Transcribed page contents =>
───
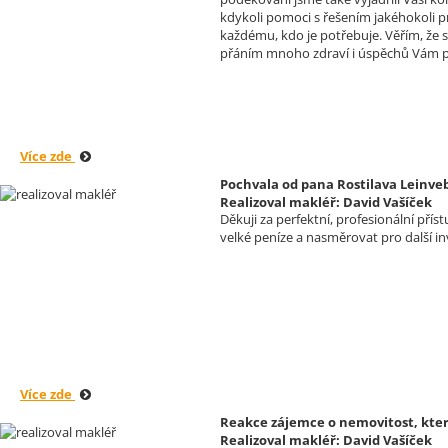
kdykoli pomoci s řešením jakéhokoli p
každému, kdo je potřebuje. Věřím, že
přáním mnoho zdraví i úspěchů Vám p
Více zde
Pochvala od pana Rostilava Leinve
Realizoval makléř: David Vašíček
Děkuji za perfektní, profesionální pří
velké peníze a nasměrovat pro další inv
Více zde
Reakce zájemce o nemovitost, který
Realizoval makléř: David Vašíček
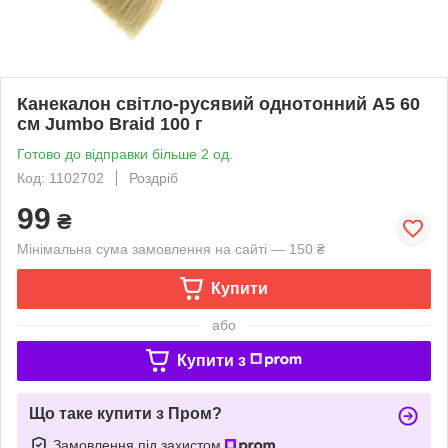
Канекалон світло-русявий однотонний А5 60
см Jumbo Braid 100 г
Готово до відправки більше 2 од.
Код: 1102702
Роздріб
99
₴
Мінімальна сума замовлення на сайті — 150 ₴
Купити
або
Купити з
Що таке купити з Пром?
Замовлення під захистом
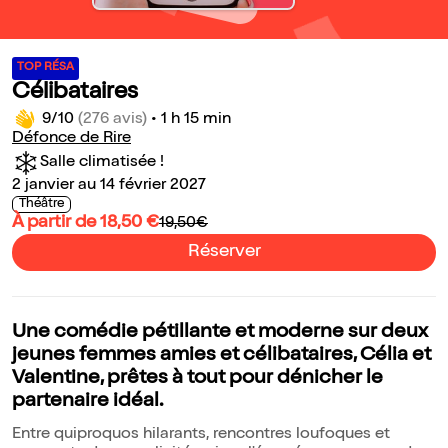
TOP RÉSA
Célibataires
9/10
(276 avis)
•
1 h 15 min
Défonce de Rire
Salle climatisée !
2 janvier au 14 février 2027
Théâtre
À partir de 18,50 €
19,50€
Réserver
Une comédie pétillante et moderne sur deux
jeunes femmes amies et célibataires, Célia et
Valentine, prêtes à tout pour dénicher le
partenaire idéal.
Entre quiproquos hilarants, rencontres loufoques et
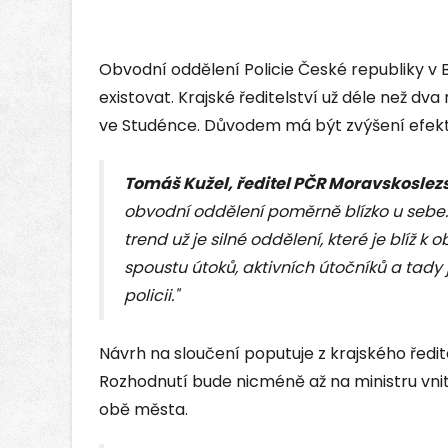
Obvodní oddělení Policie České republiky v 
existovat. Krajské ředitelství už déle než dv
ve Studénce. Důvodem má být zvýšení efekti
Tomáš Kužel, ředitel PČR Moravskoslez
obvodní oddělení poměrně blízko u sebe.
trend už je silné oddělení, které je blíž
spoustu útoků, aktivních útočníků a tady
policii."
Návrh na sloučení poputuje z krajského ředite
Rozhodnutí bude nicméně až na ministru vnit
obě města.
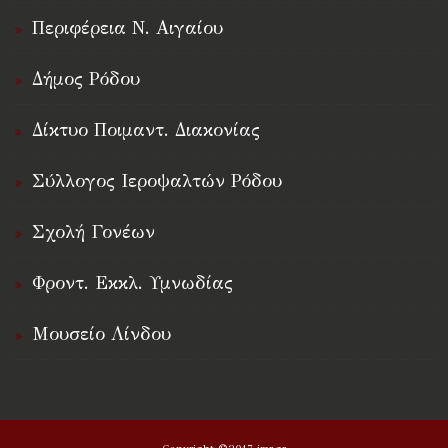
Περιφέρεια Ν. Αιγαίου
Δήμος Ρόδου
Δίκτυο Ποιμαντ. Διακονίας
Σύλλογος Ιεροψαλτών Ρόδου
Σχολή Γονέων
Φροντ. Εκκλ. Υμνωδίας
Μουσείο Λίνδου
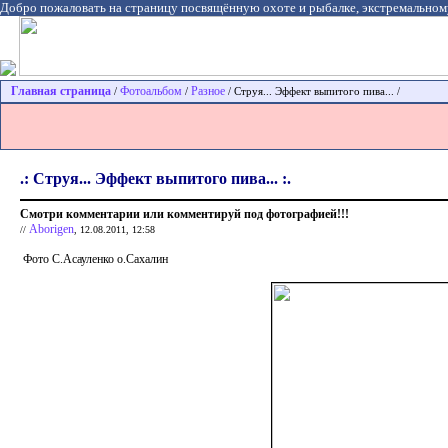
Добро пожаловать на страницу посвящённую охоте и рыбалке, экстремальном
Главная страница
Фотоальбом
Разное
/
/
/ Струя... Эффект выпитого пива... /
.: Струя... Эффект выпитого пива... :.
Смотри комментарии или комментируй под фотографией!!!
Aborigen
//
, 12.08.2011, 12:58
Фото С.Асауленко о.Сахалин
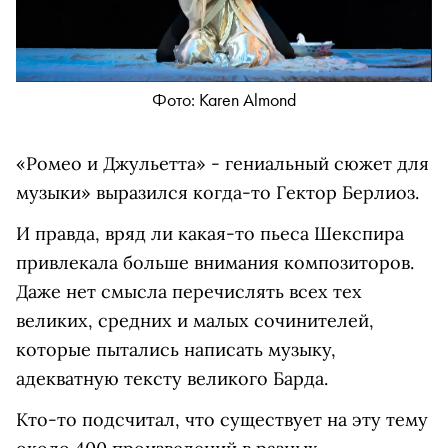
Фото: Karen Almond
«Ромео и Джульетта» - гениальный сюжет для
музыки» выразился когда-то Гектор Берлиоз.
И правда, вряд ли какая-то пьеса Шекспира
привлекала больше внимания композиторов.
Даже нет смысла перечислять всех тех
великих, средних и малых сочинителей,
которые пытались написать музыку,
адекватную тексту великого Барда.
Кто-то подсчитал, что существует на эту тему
───
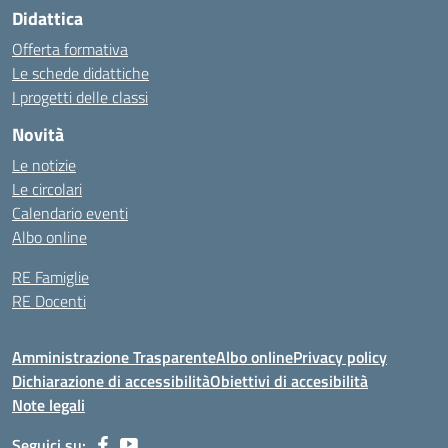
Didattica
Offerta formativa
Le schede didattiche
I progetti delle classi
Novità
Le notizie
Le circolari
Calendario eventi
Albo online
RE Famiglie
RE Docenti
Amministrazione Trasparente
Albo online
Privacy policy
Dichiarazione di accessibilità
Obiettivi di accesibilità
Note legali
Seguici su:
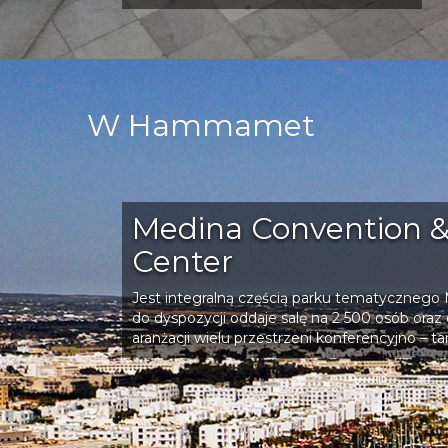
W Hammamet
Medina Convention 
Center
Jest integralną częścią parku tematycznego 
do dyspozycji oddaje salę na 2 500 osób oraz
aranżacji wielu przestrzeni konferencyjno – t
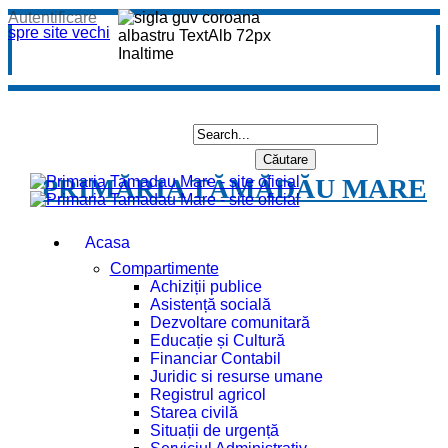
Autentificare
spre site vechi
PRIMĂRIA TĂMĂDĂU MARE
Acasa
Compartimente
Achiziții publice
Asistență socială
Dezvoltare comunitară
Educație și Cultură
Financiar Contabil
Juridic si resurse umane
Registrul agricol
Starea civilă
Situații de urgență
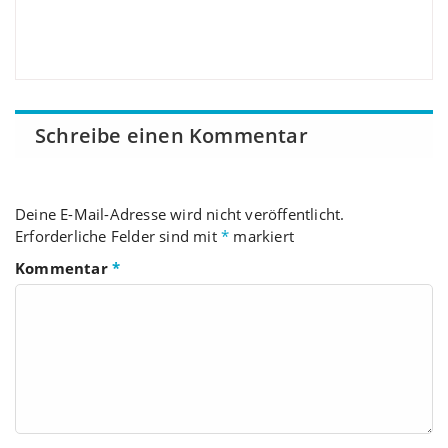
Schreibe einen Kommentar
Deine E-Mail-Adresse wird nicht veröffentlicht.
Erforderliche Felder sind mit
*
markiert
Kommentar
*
───
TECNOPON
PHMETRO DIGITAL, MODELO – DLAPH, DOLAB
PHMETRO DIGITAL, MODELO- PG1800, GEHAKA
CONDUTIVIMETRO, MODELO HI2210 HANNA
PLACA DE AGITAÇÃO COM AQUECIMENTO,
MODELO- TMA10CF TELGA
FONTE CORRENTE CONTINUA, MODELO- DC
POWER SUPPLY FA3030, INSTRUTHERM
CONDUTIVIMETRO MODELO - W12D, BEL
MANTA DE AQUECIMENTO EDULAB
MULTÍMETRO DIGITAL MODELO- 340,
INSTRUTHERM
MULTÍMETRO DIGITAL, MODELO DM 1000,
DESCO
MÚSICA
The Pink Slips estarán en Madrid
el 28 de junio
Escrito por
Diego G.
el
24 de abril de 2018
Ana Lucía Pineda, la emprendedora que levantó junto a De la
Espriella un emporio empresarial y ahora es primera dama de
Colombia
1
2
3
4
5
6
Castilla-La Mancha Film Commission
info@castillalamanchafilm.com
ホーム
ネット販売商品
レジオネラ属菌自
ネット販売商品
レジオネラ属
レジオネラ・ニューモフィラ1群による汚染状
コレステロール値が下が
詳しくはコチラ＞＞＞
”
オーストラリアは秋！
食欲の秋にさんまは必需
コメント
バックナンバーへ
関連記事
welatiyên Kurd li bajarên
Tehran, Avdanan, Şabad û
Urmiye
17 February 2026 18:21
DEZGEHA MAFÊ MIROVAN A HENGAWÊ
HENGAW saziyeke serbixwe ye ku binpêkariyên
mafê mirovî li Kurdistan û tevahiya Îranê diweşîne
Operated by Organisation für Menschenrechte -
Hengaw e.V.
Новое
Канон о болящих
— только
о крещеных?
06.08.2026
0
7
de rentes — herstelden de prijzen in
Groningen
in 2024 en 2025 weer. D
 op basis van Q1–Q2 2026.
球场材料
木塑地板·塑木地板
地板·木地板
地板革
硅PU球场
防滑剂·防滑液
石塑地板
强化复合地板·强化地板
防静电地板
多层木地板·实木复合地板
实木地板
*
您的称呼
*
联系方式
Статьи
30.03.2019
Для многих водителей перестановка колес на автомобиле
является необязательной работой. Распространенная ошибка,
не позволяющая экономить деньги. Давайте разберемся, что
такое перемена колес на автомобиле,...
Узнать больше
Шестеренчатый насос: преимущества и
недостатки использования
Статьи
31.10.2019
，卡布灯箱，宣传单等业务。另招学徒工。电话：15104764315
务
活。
───
Problem statement => Every line of the entries above that holds "oddělení" should be copied out.

Response =>
Obvodní oddělení Policie České republiky v 
obvodní oddělení poměrně blízko u sebe.
trend už je silné oddělení, které je blíž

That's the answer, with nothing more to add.